Irma López ve a las retroexcavadoras remover escombros y llora. Se aferra a su hijo y, en la oscuridad sentada bajo un árbol, pide con un hilo de voz que su marido esté con vida.
Juan Jiménez está atrapado bajo un montón de ladrillos, de hierros retorcidos, de paredes que se vinieron abajo, restos de una buena parte del palacio municipal de Juchitán que no aguantó el temblor de la tierra.
El mayor terremoto en sacudir México en casi un siglo, de magnitud 8,2, golpeó con especial virulencia a esta ciudad del estado de Oaxaca. Aquí murió la mayoría de las 61 personas (45 en Oaxaca, 12 en Chiapas y cuatro en Tabasco) que perdió la vida en el país.

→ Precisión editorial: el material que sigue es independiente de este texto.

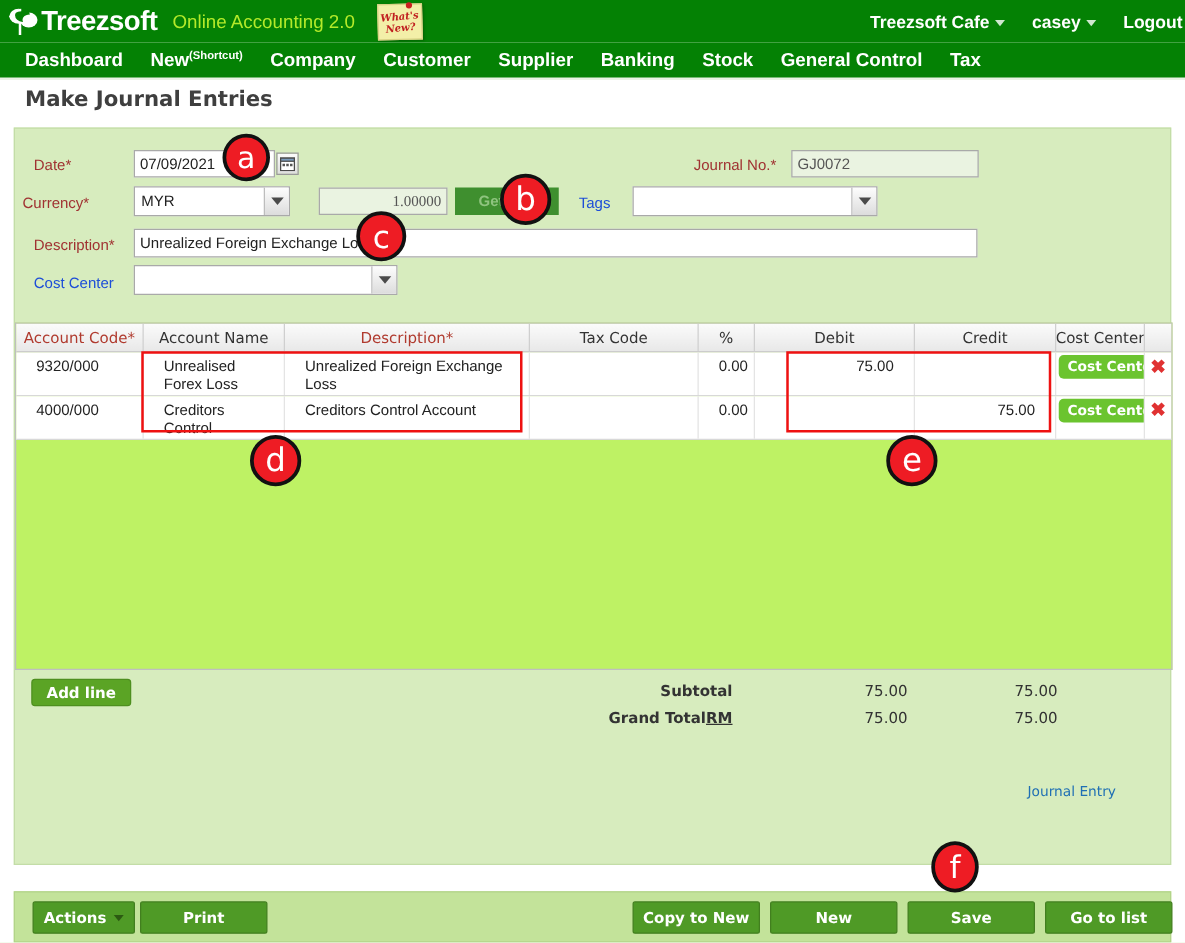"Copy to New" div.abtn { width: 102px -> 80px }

El terremoto al filo de la medianoche del jueves hizo temblar a millones. Pero nadie sufrió tanto como Juchitán: 36 fallecidos y una de cada tres casas en esta población de 75.000 personas declarada inhabitable.
A 24 horas del desastre, el centro histórico de la ciudad era un mar de calles cortadas, vidrios en la vía pública, paredes agujereadas y pilas de escombros por doquier. Construcciones que quedaron en el suelo. Solitarias, abandonadas e inexpresivas.

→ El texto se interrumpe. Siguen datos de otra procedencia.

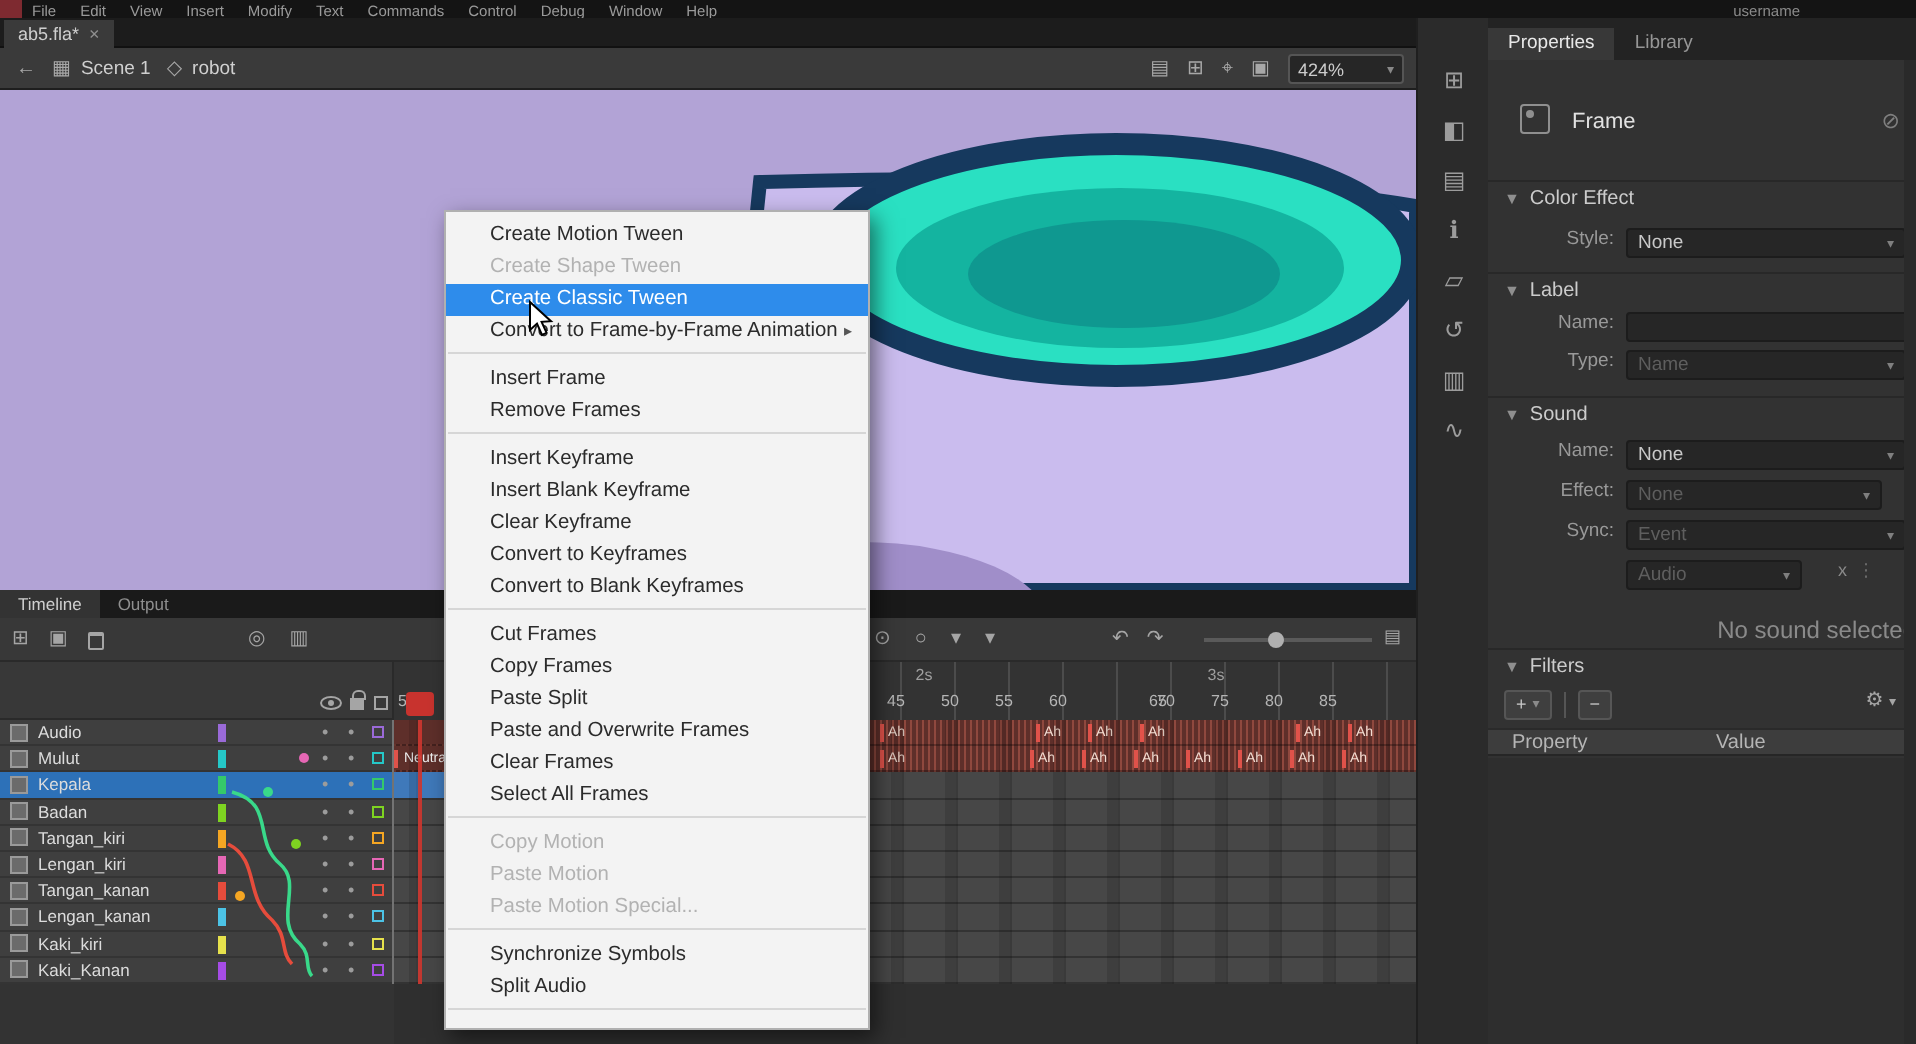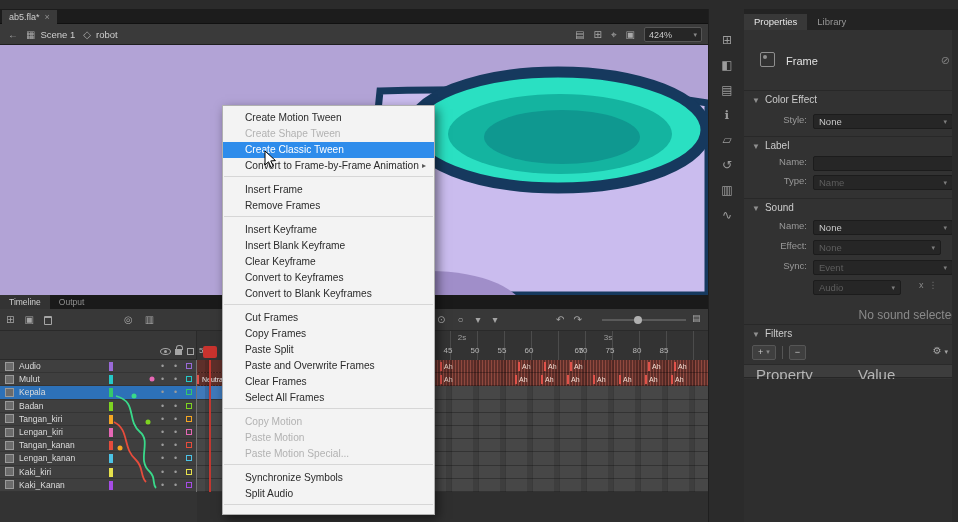"File" div { html: none -> <div> <div></div> <div> <div>File</div> <div>Edit</div> <div>View</div> <div>Insert</div> <div>Modify</div> <div>Text</div> <div>Commands</div> <div>Control</div> <div>Debug</div> <div>Window</div> <div>Help</div> </div> <div>username</div> </div> }
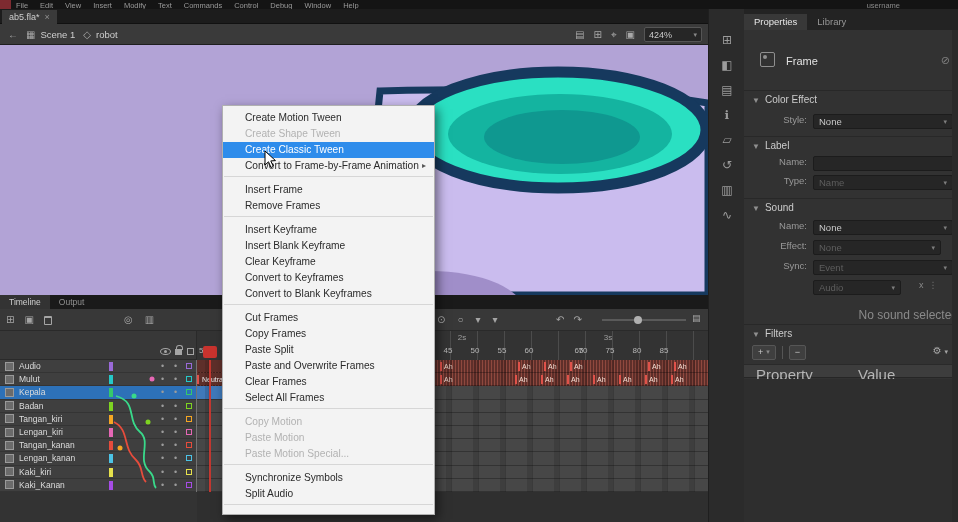"Property" #ftable-head .col { font-size: 15px -> 10px }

Pero el silencio en la cara de la gente, espectadores de una búsqueda desesperada, era suficiente para transmitir la emoción de un pueblo golpeado. En la negrura de la noche, su rostro casi indivisible, Irma López seguía sin poder contener las lágrimas: “Confío en que va a aparecer, en que va a aparecer con vida”.
Su marido, policía del ayuntamiento, trabajaba allí cuando llegó el temblor, a metros de donde ella ahora espera que de la maraña de socorristas, policías, soldados, marinos y perros que buscan, salga Juan.